Now let’s look at weak—that is, white—rice. You’ll agree that it’s weak once you see just how deprived this so-called food is. After removing the hull, the rice grain is further milled to remove the bran and nearly all the germ—and just about all the nutrition. Then the rice is “polished” to improve shelf life, a euphemism for stripping the grain of its aleurone layer, which is filled with essential fats. You’re left with a white, almost translucent appearance, which makes sense since there’s basically nothing left in the rice but starch. Compared to strong brown rice, weak white rice loses 67 percent of vitamin B3, 80 percent of vitamin B1, 90 percent of vitamin B6, 50 percent of manganese, 50 percent of phosphorus, and 60 percent of iron. Weak rice also loses 100 percent of its fiber and nearly all its essential fatty acids.

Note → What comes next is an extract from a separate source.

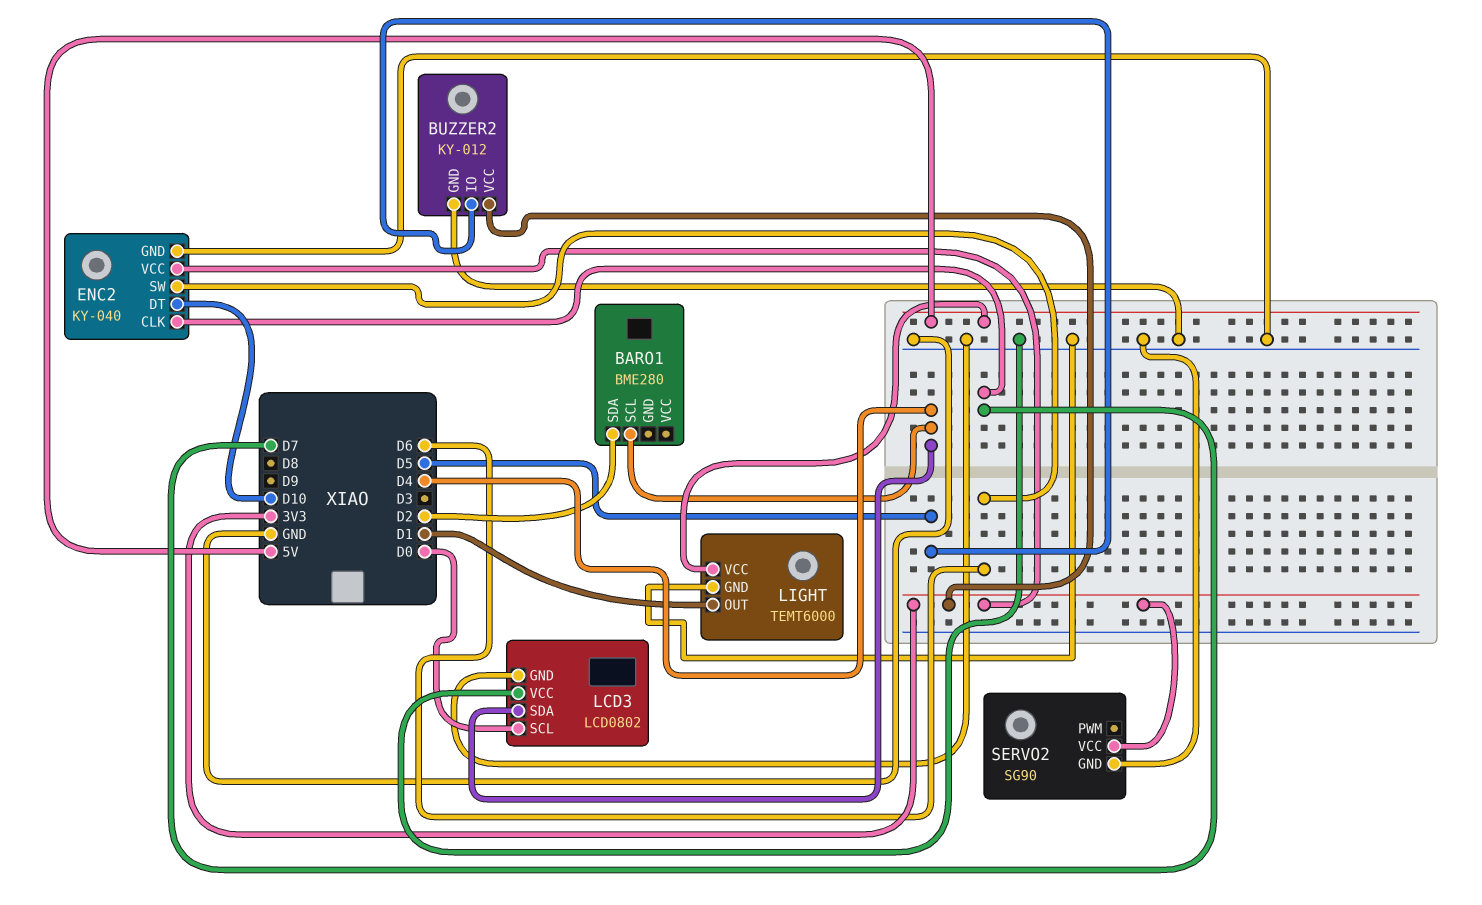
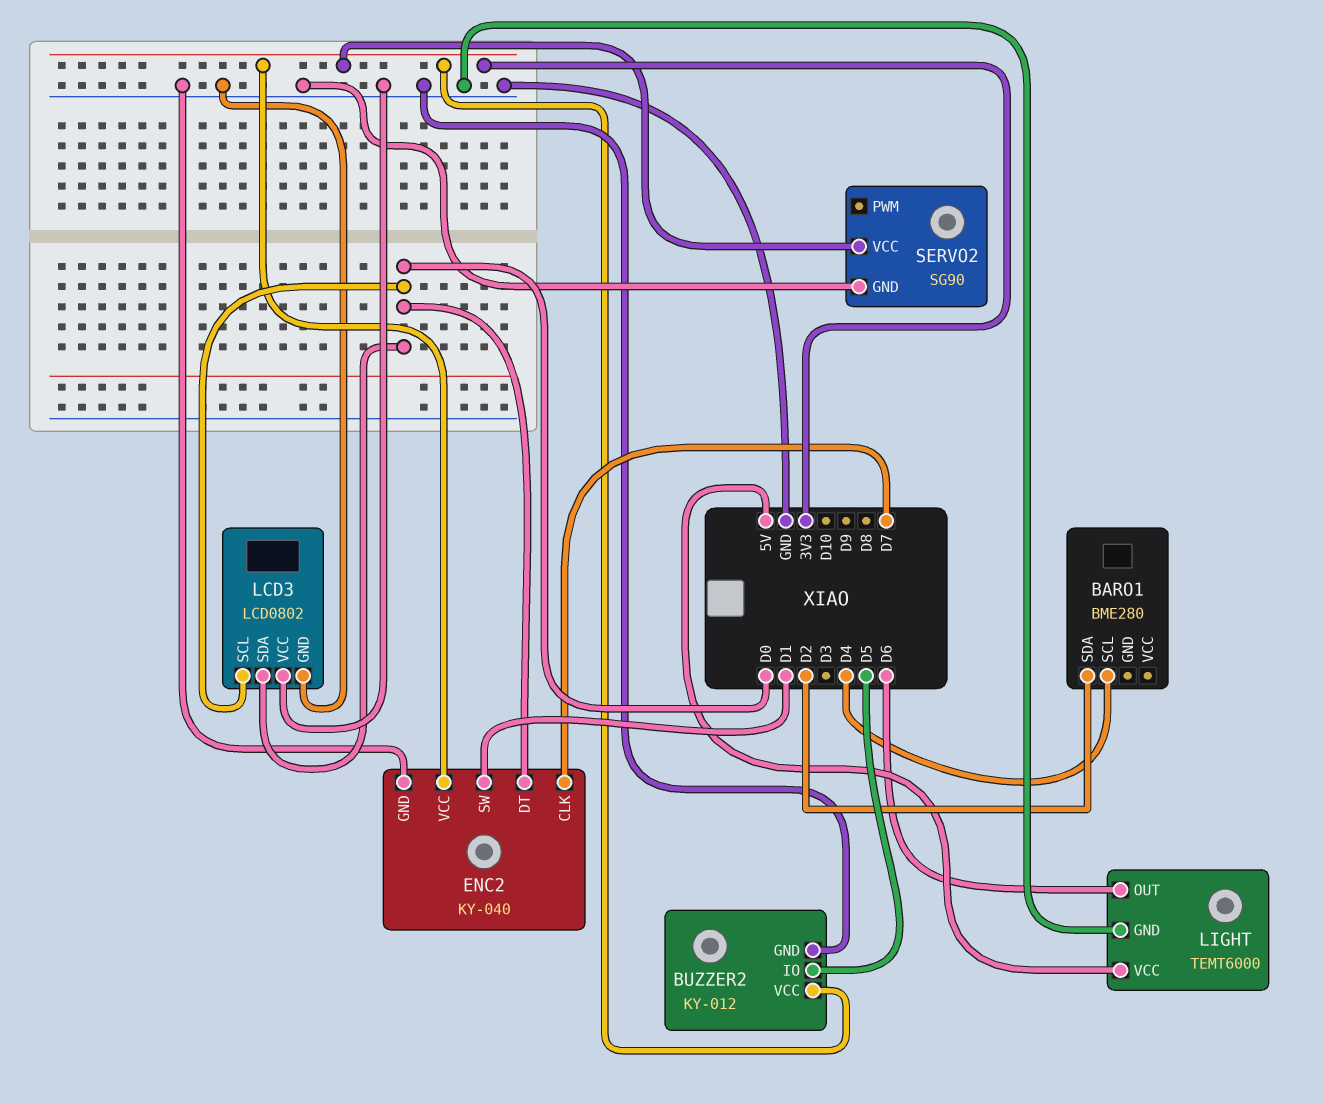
ENC2 pin DT: D10 -> D0
ENC2 pin SW: D6 -> D1
LCD3 pin SDA: D4 -> D0
LIGHT pin OUT: D1 -> D6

In 2012, a meta-analysis of seven separate studies following 350,000 people for twenty years was published in the BMJ (British Medical Journal). It found that people eating higher amounts of white rice had a significantly higher risk of developing type 2 diabetes. In fact, each additional serving of white rice was associated with an 11 percent increased risk of diabetes. You eat weak rice, it makes you weak. End of story.
Harvard University researchers similarly found that a daily serving of white rice was associated with a 17 percent greater risk of developing diabetes, but replacing just one-third of that serving with brown rice could lead to a 16 percent decrease in diabetes risk. In addition, due to its high fiber content, brown rice has been shown to decrease the risk of colon cancer as well as many other chronic diseases. Now that’s what I call a strong food!
In Part 2 you’ll find all sorts of plant-strong recipes centered around whole grains, especially the most muscularly strong food of them all—oatmeal! Not only does oatmeal help protect you against diabetes, obesity, heart disease, cancer, and many other chronic diseases, but it can actively help someone suffering from a chronic disease.
A double-blind, randomized, placebo-controlled trial (the gold standard for clinical trials), published in Plant Foods for Human Nutrition, emphatically proved that simply adding oatmeal to your diet can reduce the amount of liver inflammation, not to mention help you lose weight. A follow-up study published in 2014 by the European Journal of Nutrition verified these results and further concluded that adding refined grains to your diet instead actively increases your chance of liver disease.
Once you remove all processed foods from your diet, the change in your health will be instant and it will be dramatic. That might be what I love most about plant-based eating. Between 2002 and 2011, nutrition expert Dr. John McDougall put 1,615 patients, most with a history of chronic ailments such as high cholesterol and hypertension, on a crash seven-day program not unlike the Engine 2 Rescue Diet. Dr. McDougall’s patients were given whole-plant foods only—no meat, fish, eggs, dairy, or isolated vegetable oils. Instead, the meals were based around healthy carbohydrates including brown rice, oats, barley, quinoa, and potatoes, along with plenty of fruit and beans. There was no portion control or calorie counting. Only whole foods.
In just those seven days, the median weight loss was 3 pounds, and the median decrease in total cholesterol was 22 mg/dl (and a drop of 39 mg/dl among the most unhealthy patients). Patients with the highest initial blood pressure saw their systolic pressure drop by 18 mm/Hg and their diastolic pressure by 11 mm/Hg. Among those on diabetes or blood pressure medication upon entering the program, nearly 90 percent reduced their dosage or discontinued the meds entirely. And if that’s what happens after just seven days of eating nothing but whole foods, imagine what will happen over an entire lifetime.
The bottom line: Refined foods will make you weak and sickly. Whole foods will make you strong and healthy. And that’s nothing but the whole truth.